While the judge defended several redactions pertaining to medical information, the state police must now conduct an additional search for “missing documents,” including final discipline records and settlement agreements outlined in the newspapers’ original Maine Freedom of Access Act (FOAA) request. 

“Our view is we got the guts of what we were looking for,” Bangor Daily News attorney Berney Kubetz commented. “The judge seemed to recognize the broad scope of the Maine Freedom of Access statute and its importance and that exceptions to it should be narrowly construed. So I view it as a significant victory.” 

The Bangor Daily News and Portland Press Herald joined forces early last year for a three-month investigation into how the state’s largest police force used vague language and redactions to avoid disclosing case details within public discipline records. The Maine State Police disciplined at least 19 officers for misconduct between 2015 and 2020, but for 12 of the officers, the records were too heavily redacted to discern what behavior or actions led to their punishment. 

To fill the gaps in the most opaque cases, the team reviewed additional police documents, court records, and witness reports and interviewed legal experts. Reporters were then able to reconstruct a picture of misconduct obscured within the discipline records, including one officer’s failure to report his former fiancee’s car crash and another who initially failed to report a fellow officer for punching a handcuffed man in the face. 

“We were able to uncover quite a bit,” Rhoda said. “But there are some [cases] that we weren't able to confirm on the record. So we're hoping that the release of the redactions will provide a little bit more clarity on the misconduct of these officers.” 

The court ruling underscores the importance of journalism in holding state officials and law enforcement accountable, particularly as local outlets continue to face shrinking payrolls and dwindling resources to conduct these kinds of investigations. The Pulitzer Center helped cover attorney fees and record request costs for the project. 

“Daily newspapers today work on very limited budgets. My client is no exception,” Kubetz said. “The assistance provided by the Pulitzer Center was very helpful in enabling Bangor Daily News and Bangor Publishing Company to be able to aggressively and comprehensively pursue this case in court.” 

Misconduct Concealed is part of Bringing Stories Home (BSH), a Pulitzer Center initiative supporting regional and local newsrooms reporting on systemic issues in their own backyards and amplifying that reporting through education and outreach. In 2021, BSH supported nearly 200 stories across more than 40 different U.S. outlets, from North Carolina’s Outer Banks to Alaska’s Arctic Circle. 

Kubetz, attorneys for the Portland Press Herald, and law students at the Media Freedom and Information Access Clinic (MFIA) at Yale Law School, who worked pro bono on the case, are speaking soon to discuss next steps. While the state can still appeal the ruling and the judge set no deadline for the police to produce the unredacted records, Kubetz emphasized the ruling is a “very helpful precedent for Maine media to point to” for future access cases. 

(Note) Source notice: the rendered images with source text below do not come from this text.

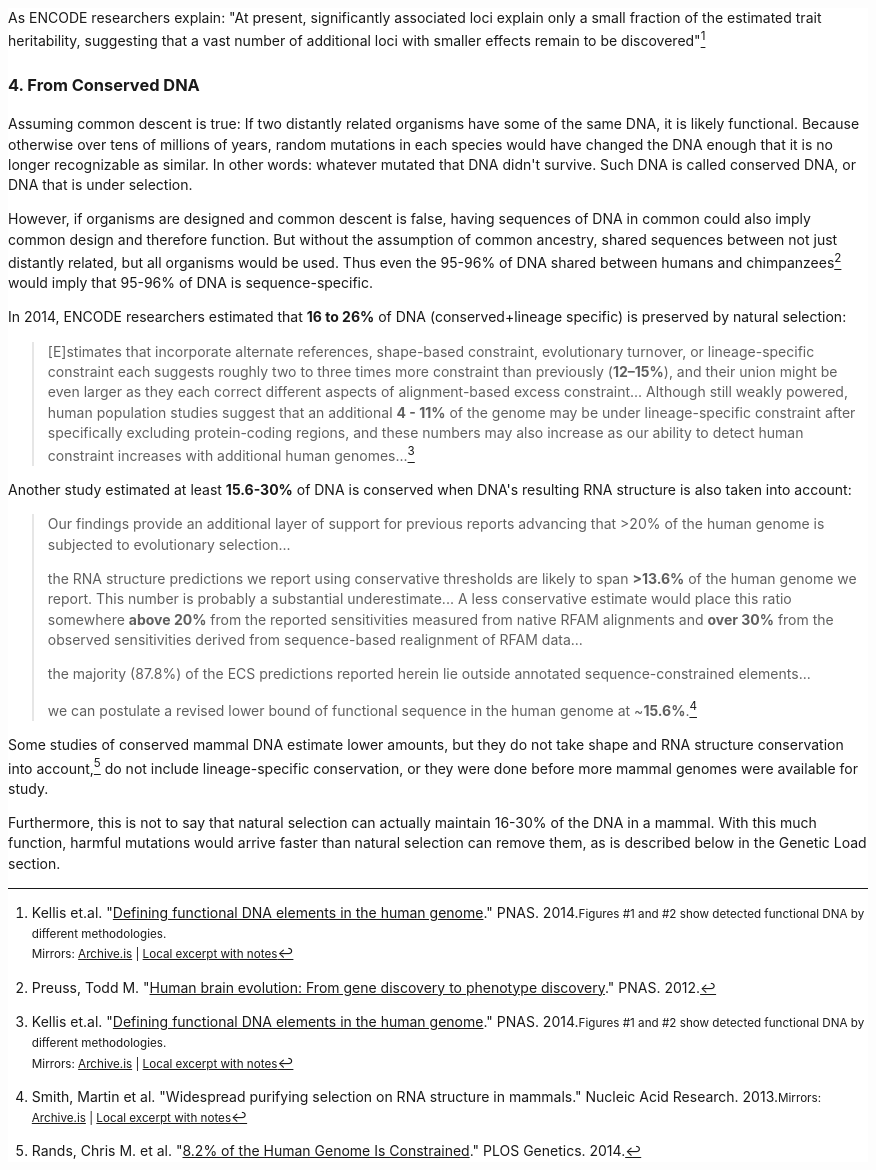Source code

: As ENCODE researchers explain: "At present, significantly associated loci explain only a small fraction of the estimated trait heritability, suggesting that a vast number of additional loci with smaller effects remain to be discovered"[^kellis-2014]

### 4. From Conserved DNA

Assuming common descent is true: If two distantly related organisms have some of the same DNA, it is likely functional. Because otherwise over tens of millions of years, random mutations in each species would have changed the DNA enough that it is no longer recognizable as similar. In other words: whatever mutated that DNA didn't survive.  Such DNA is called conserved DNA, or DNA that is under selection.

However, if organisms are designed and common descent is false, having sequences of DNA in common could also imply common design and therefore function. But without the assumption of common ancestry, shared sequences between not just distantly related, but all organisms would be used. Thus even the 95-96% of DNA shared between humans and chimpanzees[^preuss-2012] would imply that 95-96% of DNA is sequence-specific.

In 2014, ENCODE researchers estimated that **16 to 26%** of DNA (conserved+lineage specific) is preserved by natural selection:

> [E]stimates that incorporate alternate references, shape-based constraint, evolutionary turnover, or lineage-specific constraint each suggests roughly two to three times more constraint than previously (**12–15%**), and their union might be even larger as they each correct different aspects of alignment-based excess constraint... Although still weakly powered, human population studies suggest that an additional **4 - 11%** of the genome may be under lineage-specific constraint after specifically excluding protein-coding regions, and these numbers may also increase as our ability to detect human constraint increases with additional human genomes...[^kellis-2014]

Another study estimated at least **15.6-30%** of DNA is conserved when DNA's resulting RNA structure is also taken into account:

> Our findings provide an additional layer of support for previous reports advancing that >20% of the human genome is subjected to evolutionary selection...
>
> the RNA structure predictions we report using conservative thresholds are likely to span **>13.6%** of the human genome we report. This number is probably a substantial underestimate... A less conservative estimate would place this ratio somewhere **above 20%** from the reported sensitivities measured from native RFAM alignments and **over 30%** from the observed sensitivities derived from sequence-based realignment of RFAM data...
>
> the majority (87.8%) of the ECS predictions reported herein lie outside annotated sequence-constrained elements...
>
> we can postulate a revised lower bound of functional sequence in the human genome at ~**15.6%**.[^smith-2013]

Some studies of conserved mammal DNA estimate lower amounts, but they do not take shape and RNA structure conservation into account,[^rands-2014] do not include lineage-specific conservation, or they were done before more mammal genomes were available for study.

Furthermore, this is not to say that natural selection can actually maintain 16-30% of the DNA in a mammal. With this much function, harmful mutations would arrive faster than natural selection can remove them, as is described below in the Genetic Load section.


[^pufferfish]: Fine, Steven.  "[Pufferfish at the Audubon Aquarium of the Americas](https://commons.wikimedia.org/wiki/File:Pufferfish_at_the_Audubon_Aquarium_of_the_Americas.jpg)."  Wikipedia.  2016.<small>Wikipedia says the image is licensed under the Creative Commons Attribution-Share Alike 4.0 International license.</small>
[^yong-2012]: Yong, Ed.  "[ENCODE: the rough guide to the human genome](http://blogs.discovermagazine.com/notrocketscience/2012/09/05/encode-the-rough-guide-to-the-human-genome/)."  Discover Magazine.  2012.
[^graur-2013b]: Graur, Dan.  "How to Assemble a Human Genome."  2013.  Slide 5.<small>Mirrors:  [Archive.org](http://web.archive.org/web/20130719031933/http://twileshare.com/askq) | [Local screenshot](/articles/biology/functional-dna-files/sources/graur-how-to-assemble-a-human-genome-2013-slide5.png)</small>
[^behe-2010]: Behe, Michael J.  "[Experimental evolution, loss-of-function mutations, and "The first rule of adaptive evolution](http://www.journals.uchicago.edu/doi/abs/10.1086/656902)."  Quarterly Review of Biology.  2010.<small>Michael Behe defines a "functional coding element" as "a discrete but not necessarily contiguous region of a gene that, by means of its nucleotide sequence, influences the production, processing, or biological activity of a particular nucleic acid or protein, or its specific binding to another molecule."<br>Mirrors:  [Michael Behe's LeHigh U. Faculty Page](https://www.lehigh.edu/bio/Faculty/Behe/PDF/QRB_paper.pdf) | [Scribd](https://www.scribd.com/document/124714881/Behe-Experimental-Evolution-Loss-of-Function-Mutations-and-The-First-Rule-of-Adaptive-Evolution) | [Archive.is](http://archive.is/RHYrp)</small>
[^eyre-walker-2007]: Eyre-Walker, Adam et al.  "[The distribution of fitness effects of new mutations](http://www.lifesci.susx.ac.uk/home/Adam_Eyre-Walker/Website/Publications_files/EWNRG07.pdf)."  Nature.  2007.T<small>he authors state: "relatively few amino-acid-changing mutations have effects of greater than 10% in humans, and that most have effects in the range of 10-3 and 10-1" Mutations in synonymous regions and non-protein coding genes would have even less of an effect.<br>Mirrors: [Archive.org](http://web.archive.org/web/20120301193017/http://www.lifesci.susx.ac.uk/home/Adam_Eyre-Walker/Website/Publications_files/EWNRG07.pdf) | [Archive.is](http://archive.is/S9DqD)</small>
[^lind-2010]: Lind, Peter A. et al.  "[Mutational Robustness of Ribosomal Protein Genes](http://science.sciencemag.org/content/330/6005/825)."  Science.  2010.<small>The authors tested two ribosomal proteins in *salmonella typhimurium* and found: "most mutations (120 out of 126) are weakly deleterious and the remaining ones are potentially neutral." The authors did not detect any beneficial mutations. They suggest their study is more sensitive than others because "Mutagenesis studies of single proteins rarely include the use of high-sensitivity assays of fitness and analysis of synonymous substitutions (SOM references)... it is conceivable that the relatively high frequencies of apparently neutral mutations observed in certain experimental systems are mainly a consequence of the limited sensitivity of the assays and that the proportion of deleterious mutations is very high even when synonymous substitutions are included."</small> 
[^lynch-2006]: Lynch, Michael.  "[The Origins of Eukaryotic Gene Structure](https://academic.oup.com/mbe/article/23/2/450/1119102/The-Origins-of-Eukaryotic-Gene-Structure)."  Mol Bio Evol.  2006.<small>Michael Lynch is a highly respected population geneticist. He writes: "The neutral (or nearly neutral) theory that emerged from this work still enjoys a central place in the field of molecular evolution" and "it is difficult to reject the hypothesis that the basic embellishments of the eukaryotic gene originated largely as a consequence of nonadaptive processes operating contrary to the expected direction of natural selection."<br>Mirrors: [Archive.is](http://archive.is/T101Y)</small>
[^myers-2014]: Myers, PZ.  "[The state of modern evolutionary theory may not be what you think it is](http://scienceblogs.com/pharyngula/2014/02/14/the-state-of-modern-evolutionary-theory-may-not-be-what-you-think-it-is/)."  Pharyngula Blog.  2014.P<small>Z Myers is a developmental biologist well known for his criticisms of Intelligent Design. Myers writes: "the revolution is over. Neutral and nearly neutral theory won."<br>Mirrors:  [Archive.is](http://archive.is/XXNPj)</small>
[^dodson-1962]: Dodson, Edward O.  "[Note on the Cost of Natural Selection](http://www.journals.uchicago.edu/doi/abs/10.1086/282213)."  The American Naturalist.  1962.<small>JBS Haldane was an evolutionary biologist well known for his work in developing the modern evolutionary synthesis. Calculating the implications of Haldane's model, Dodson explains: "Haldane (1957) has published calculations which indicate that it takes no less than 300 generations to replace a gene by ordinary selection pressures, and that this evolutionary process cannot be speeded up by simultaneous selection for more than one gene....we arrive at a maximum of something over 200 gene substitutions over the past million years for the genus Homo." Since on average the mutation rate is the fixation rate, 300 generations with about 100 mutations per generation would give 30,000 neutral mutations per 1 beneficial mutation that fixes. 29,999 / 30,000 is **99.997%** of fixed mutatiosn being neutral.<br>Mirrors: [Local screenshot](/articles/biology/functional-dna-files/sources/dodson-1962.png)</small>
[^moran-2014]: Moran, Larry.  Comment on "[Breaking news: Creationist Vincent Torley lies and moves goalposts](http://sandwalk.blogspot.com/2014/04/breaking-news-creationist-vincent.html?showComment=1396459508015#c3928367699865279715)."  Sandwalk Blog.  2014.<small>Joe Felsenstein is a well known population geneticist who has published a [criticism](https://www.jstor.org/stable/2459384?seq=1) of Haldane's limit. When he and biochemist Larry Moran (both Intelligent Design critics) were asked to estimate the number of beneficial versus neutral differences between human and chimps, they replied: "Updated numbers suggest 44 million point mutations and something like 2 million insertions/deletions for a grand total of 46 million mutations. We don't know how many of those were beneficial (adaptive) leading to ways in which modern chimps are better adapted than the common ancestor. (Same for humans.) My guess would be only a few thousand in each lineage." 1 - 3000 / 23,000,000 is **99.987%** of fixed mutations being neutral.</small>
[^meader-2010]: Meader et al.  "[Massive turnover of functional sequence in human and other mammalian genomes](https://www.ncbi.nlm.nih.gov/pmc/articles/PMC2945182/)." Genome Res.  2010.<small>Figure 2 shows how much DNA (of 3 billion base pairs total) is shared between humans (homo), macaca monkeys, mice (mus), rats (rattus), horses (equus), cows (bos), and dogs (canis).<br>Mirrors:  [Archive.is](http://archive.is/PNVyB)</small>
[^graur-2013]: Graur, Dan.  "[On the Immortality of Television Sets: 'Function' in the human genome according to the evolution-free gospel of ENCODE](http://gbe.oxfordjournals.org/content/early/2013/02/20/gbe.evt028.full.pdf)."  Genome Biology and Evolution. 2013.<small>Mirrors:  [Archive.org](https://web.archive.org/web/20160622030232/http://gbe.oxfordjournals.org/content/early/2013/02/20/gbe.evt028.full.pdf) | [Local excerpt with notes](/articles/biology/functional-dna-files/sources/graur-function-in-the-human-genome-2013)</small>
[^hangauer-2013]: Hangauer et. al. "[Pervasive Transcription of the Human Genome Produces Thousands of Previously Unidentified Long Intergenic Noncoding RNAs](http://journals.plos.org/plosgenetics/article?id=10.1371/journal.pgen.1003569)." PLoS Genetics. 2013.<small>Mirrors:  [Archive.is](http://archive.is/VLHiU) | [Local excerpt with notes](/articles/biology/functional-dna-files/sources/hangauer-pervasive-transcription-2013)</small>
[^kellis-2014]: Kellis et.al.  "[Defining functional DNA elements in the human genome](http://www.pnas.org/content/111/17/6131.long)."  PNAS.  2014.<small>Figures #1 and #2 show detected functional DNA by different methodologies.<br>Mirrors:  [Archive.is](http://archive.is/VLHiU) | [Local excerpt with notes](/articles/biology/functional-dna-files/sources/kellis-defining-functional-dna-2014)</small>
[^encode-2012]: The ENCODE Project Consortium.  "[An integrated encyclopedia of DNA elements in the human genome](http://www.nature.com/nature/journal/v489/n7414/full/nature11247.html?WT.ec_id=NATURE-20120906)."  Nature.  2012.
[^mattick-2010]: Mattick, John.  "[Video Q&A: Non-coding RNAs and eukaryotic evolution - a personal view](https://www.ncbi.nlm.nih.gov/pmc/articles/PMC2905358/)."  BMC Biol.  2010.
[^mattick-2013]: Mattick, John S. and Marcel E. Dinger.  "[The extent of functionality in the human genome](https://thehugojournal.springeropen.com/articles/10.1186/1877-6566-7-2)."  HUGO.  2013. <small>Mirrors:  [Archive.is](http://archive.is/ONipd) | [Local excerpt with notes](functional-dna-files/sources/mattick-extent-of-functionality-2013.php)</small>
[^garvan-2013]: [New insight into the human genome through the lens of evolution](https://www.garvan.org.au/news-events/news/new-insight-into-the-human-genome-through-the-lens-of-evolution)."  Garvan Institute.  2013.<small>Mirrors: [Archive.is](http://archive.is/TWtUu) [Archive.org](https://web.archive.org/web/20160106070951/http://www.garvan.org.au/news-events/news/new-insight-into-the-human-genome-through-the-lens-of-evolution)</small>
[^parker-2011]: "[New families of human regulatory RNA structures identified by comparative analysis of vertebrate genomes](http://genome.cshlp.org/content/early/2011/10/03/gr.112516.110.full.pdf)."  Genome Research.  2011.<small>See the diagrams of functional RNAs in figure 5. 66% of nucleotides are cross linked and thus at least that much has a specific sequence.<br>Mirrors:  [Archive.is](http://archive.is/Hew2l)</small>
[^frankel-2014]: Frankel, Lisa B et al.  "[A non-conserved miRNA regulates lysosomal function and impacts on a human lysosomal storage disorder](https://www.nature.com/articles/ncomms6840)."  Nature.  2014.<small>Mirrors:  [Archive.is](http://archive.is/njTSp)</small>
[^hsa-mir-95]: "[The pre-miRNA of MI0000097](http://mirnamap.mbc.nctu.edu.tw/php/mirna_entry.php?acc=MI0000097)."  miRNAMap.<small>Mirrors:  [Archive.is](http://archive.is/omyS6)</small>
[^birney-2012]: Birney, Ewan.  "[ENCODE: My own thoughts](http://genomeinformatician.blogspot.com/2012/09/encode-my-own-thoughts.html)."  Ewan's Blog.  2012.<small>Mirrors:  [Archive.org](https://web.archive.org/web/20200224234115/http://ewanbirney.com/2012/09/encode-my-own-thoughts.html) | [Archive.is](https://archive.is/wip/SRbOp)</small>
[^maurano-2012]: Maurano, Matthew T.  "[Supplementary Materials for Systematic Localization of Common Disease Associated Variation in Regulatory DNA](https://www.ncbi.nlm.nih.gov/pmc/articles/PMC3771521/bin/NIHMS492174-supplement-SOM.pdf)."  Science.  2012.<small>See figure S1 for the pie chart of SNP locations. The caption states "only 4.9% of GWAS SNPs lie in coding sequence." The study says "coding regions were defined by the CCDS Project (downloaded from the UCSC genome browser at http://hgdownload.cse.ucsc.edu/goldenPath/hg19/database/ccdsGene.txt.gz on March 5, 2011"</small>
[^mattick-2009]: Mattick, John S.  "[The Genetic Signatures of Noncoding RNAs](http://journals.plos.org/plosgenetics/article?id=10.1371/journal.pgen.1000459)."  PLOS Genetics.  2009.<small>The author states: "Most variations in regulatory sequences produce relatively subtle phenotypic changes, in contrast to mutations in protein-coding sequences that frequently cause catastrophic component failure."<br>Mirrors:  [Archive.is](http://archive.is/omyS6)</small>
[^chen-2015]: Chen, Geng.  "[Re-annotation of presumed noncoding disease/trait-associated genetic variants by integrative analyses](https://www.nature.com/articles/srep09453)."  Scientific Reports.  2015.<small>Mirrors:  [Archive.is](http://archive.is/bhdRf)</small>
[^smith-2013]: Smith, Martin et al.  "Widespread purifying selection on RNA structure in mammals." Nucleic Acid Research.  2013.<small>Mirrors:  [Archive.is](http://archive.is/ZuR7p) | [Local excerpt with notes](functional-dna-files/sources/smith-widespread-purifying-selection-on-rna-2013.php)</small>
[^rands-2014]: Rands, Chris M. et al.  "[8.2% of the Human Genome Is Constrained](http://journals.plos.org/plosgenetics/article?id=10.1371/journal.pgen.1004525)."  PLOS Genetics.  2014.
[^preuss-2012]: Preuss, Todd M.  "[Human brain evolution: From gene discovery to phenotype discovery](http://www.pnas.org/content/109/Supplement_1/10709.full.pdf)."  PNAS.  2012.
[^axe-2004]: Axe, Doug.  "[Estimating the Prevalence of Protein Sequences Adopting Functional Enzyme Folds](http://ge.tt/18e1v2K/v/0)."  J. Mol Biol.  2004.  <small>Doug Axe (an intelligent design proponent) tested a protein with degraded function to see how many amino acids could be replaced: "about one in four random single-residue [amino acid] changes are functionally neutral. The proportion would be somewhat lower under conditions requiring a higher level of function."</small>
[^vallania-2009]: Vallania, Francesco et al.  "[Genome-wide discovery of functional transcription factor binding sites by comparative genomics: The case of Stat3](https://www.ncbi.nlm.nih.gov/pmc/articles/PMC2664024/)."  PNAS.  2009.
[^white-2013]: White, Michael A.  "[Massively parallel in vivo enhancer assay reveals that highly local features determine the cis-regulatory function of ChIP-seq peaks](https://www.ncbi.nlm.nih.gov/pmc/articles/PMC3718143/)."  PNAS.  2013.<small>The lead author summarizes the paper [on his blog](https://thefinchandpea.com/2013/07/17/using-a-null-hypothesis-to-find-function-in-the-genome/). ([Archive.is](http://archive.is/TUPpu)).  He also [tweeted](http://www.homolog.us/blogs/blog/2013/07/17/random-dna-sequence-mimics-encode/): "One of our Nature reviewers said this paper should not be published in any journal, ever."</small>
[^long-2016]: Qian, Long and Edo Kussel.  "[Genome-Wide Motif Statistics are Shaped by DNA Binding Proteins over Evolutionary Time Scales](https://journals.aps.org/prx/pdf/10.1103/PhysRevX.6.041009)."  Physical Review X.  2016.
[^callaway-2014]: Calloway, Ewen.  "[First synthetic yeast chromosome revealed](http://www.nature.com/news/first-synthetic-yeast-chromosome-revealed-1.14941)."  Nature News.  2014.
[^noble-2012]: Noble, Dennis.  "[Physiology and Evolution](https://www.youtube.com/watch?v=QMVfafAYTMg)."  2012. At [16:24](https://www.youtube.com/watch?v=QMVfafAYTMg&t=16m24s).
[^niu-2013]: Niu, Deng-ke.  "[Can ENCODE tell us how much junk DNA we carry in our genome?](http://www.sciencedirect.com/science/article/pii/S0006291X12024229)"  Biochemical and Biophysical Research Communications.  2013.
[^moran-2017]: Moran, Larry. "[ENCODE workshop discusses function in 2015](http://sandwalk.blogspot.com/2017/02/encode-workshop-discusses-function-in.html)."  Sandwalk Blog.  2017.
[^everywhere-2013]: Reddit user west_of_everywhere.  "[Comment on How come there's a Amoeba with 200 times larger gene set than humans?](https://www.reddit.com/r/askscience/comments/1l3zfx/how_come_theres_a_amoeba_with_200_times_larger/cbw1bze/)"  Reddit.  2013.
[^bhattacharjee-2014]: Bhattacharjee, Yudhijit.  "[The Vigilante](http://science.sciencemag.org/content/343/6177/1306)."  Science.  2014.
[^s-2005]: S, Yi.  "[Genome size is negatively correlated with effective population size in ray-finned fish](https://www.ncbi.nlm.nih.gov/pubmed/16213058)."  Trends Genet.  2005.
[^gregory-2008]: Gregory, T. Ryan.  "[Population size and genome size in fishes: a closer look](https://www.ncbi.nlm.nih.gov/pubmed/18356967)."  Genome.  2008.
[^mills-2007]: Mills. Ryan E et al.  "[Which transposable elements are active in the human genome?](http://www.cell.com/trends/genetics/fulltext/S0168-9525(07)00059-5)"  Trends in Genetics.  2007.
[^fort-2013]: Fort, Alexandre et al. "[Deep transcriptome profiling of mammalian stem cells supports a regulatory role for retrotransposons in pluripotency maintenance](http://www.nature.com/ng/journal/v46/n6/full/ng.2965.html)." Nature Genetics. 2013.<small>Mirrors: [Ohio.edu](https://www.ohio.edu/bioinformatics/upload/ng-2965.pdf) | [Local screenshot](/articles/biology/sources/fort-retrotransposons-2013.png)</small>
[^jacques-2013]: Jacques, Pierre-Étienne et al. "[The Majority of Primate-Specific Regulatory Sequences Are Derived from Transposable Elements](http://journals.plos.org/plosgenetics/article?id=10.1371/journal.pgen.1003504)."  PLOS Genetics. 2013.
[^moran-2011]: Moran, Larry. "[Junk & Jonathan: Part 6—Chapter 3](http://sandwalk.blogspot.com/2011/05/junk-jonathan-part-6-3.html)."  Sandwalk Blog.  2011.
[^gibson-2011]: Gibson et al. "[Can Purifying Natural Selection Preserve Biological Information?](http://www.worldscientific.com/doi/pdf/10.1142/9789814508728_0010)"  World Scientific.  2011.
[^ohno-1972]: Ohno, Susumu.  "[So much 'Junk' in our Genome](http://www.junkdna.com/ohno.html)."  Brookhaven Symposia in Biology.  1972.<small>Mirrors:  [Archive.org](https://web.archive.org/web/20160203012605/http://www.junkdna.com/ohno.html) | [Archive.is](http://archive.is/j22Qx#selection-79.366-79.535) | [Local excerpt with comment](functional-dna-files/sources/ohno-so-much-junk-in-our-genome-1972-comment.php)</small>
[^moran-2013]: Moran, Larry.  "[Estimating the Human Mutation Rate: Direct Method](http://sandwalk.blogspot.com/2013/03/estimating-human-mutation-rate-direct.html)."  Sandwalk Blog.  2013.
[^moran-2014b]: Moran, Larry.  "[A creationist tries to understand genetic load](http://sandwalk.blogspot.com/2014/04/a-creationist-tries-to-understand.html)." Sandwalk Blog.  2014.<small>Mirrors:  [Archive.org](http://web.archive.org/web/20150906213536/http://sandwalk.blogspot.com/2014/04/a-creationist-tries-to-understand.html) | [Archive.is](http://archive.is/MrGhZ)</small>
[^dna-transcription-2010]: DNA Learning Center.  "DNA Transcription (Basic)."  YouTube.  2010.
[^khaitan-2011]: Divya Khaitan et al.  "[The Melanoma‐Upregulated Long Noncoding RNA SPRY4-IT1 Modulates Apoptosis and Invasion.](http://cancerres.aacrjournals.org/content/71/11/3852)"  Molecular and Cellular Pathobiology.  2011.
[^guttman-2010]: Mitchell Guttman et al.  "[lincRNAs act in the circuitry controlling pluripotency and differentiation](https://www.nature.com/articles/nature10398)." Nature.  2011.
[^dinger-2009]: Marcel E. Dinger et al.  "[Pervasive transcription of the eukaryotic genome: functional indices and conceptual implications](https://academic.oup.com/bfg/article/8/6/407/216134)."  Briefings in Functional Genomics. 2009.
[^ng-2012]: Shi-Yan Ng et al.  "[Human long non‐coding RNAs promote pluripotency and neuronal differentiation by association with chromatin modifiers and transcription factors](http://emboj.embopress.org/content/31/3/522)."  EMBO.  2012.
[^sunwoo-2009]: Hongjae Sunwoo et al. "[MEN ε/β nuclear-retained non-coding RNAs are up-regulated upon muscle differentiation and are essential components of paraspeckles](https://genome.cshlp.org/content/19/3/347)."  Genome Research.  2009.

“The ruling shows that we were right in the end,” Ferguson concluded. “Without the Center's help, we potentially would have been in a position where we would not have been able to fight for information that we are legally entitled to. I think this shows that with support and funding, Maine news organizations, or members of the public for that matter, may be actually entitled to more information than they are initially being told.” 

“This [ruling] is really one of the big reasons why newspapers are so important, because they will fight for the public's right to know,” Rhoda said. “It is essential for public institutions to know that we believe in the right to public information and we'll defend that right.”

The Maine State Police did not immediately respond to a request for comment.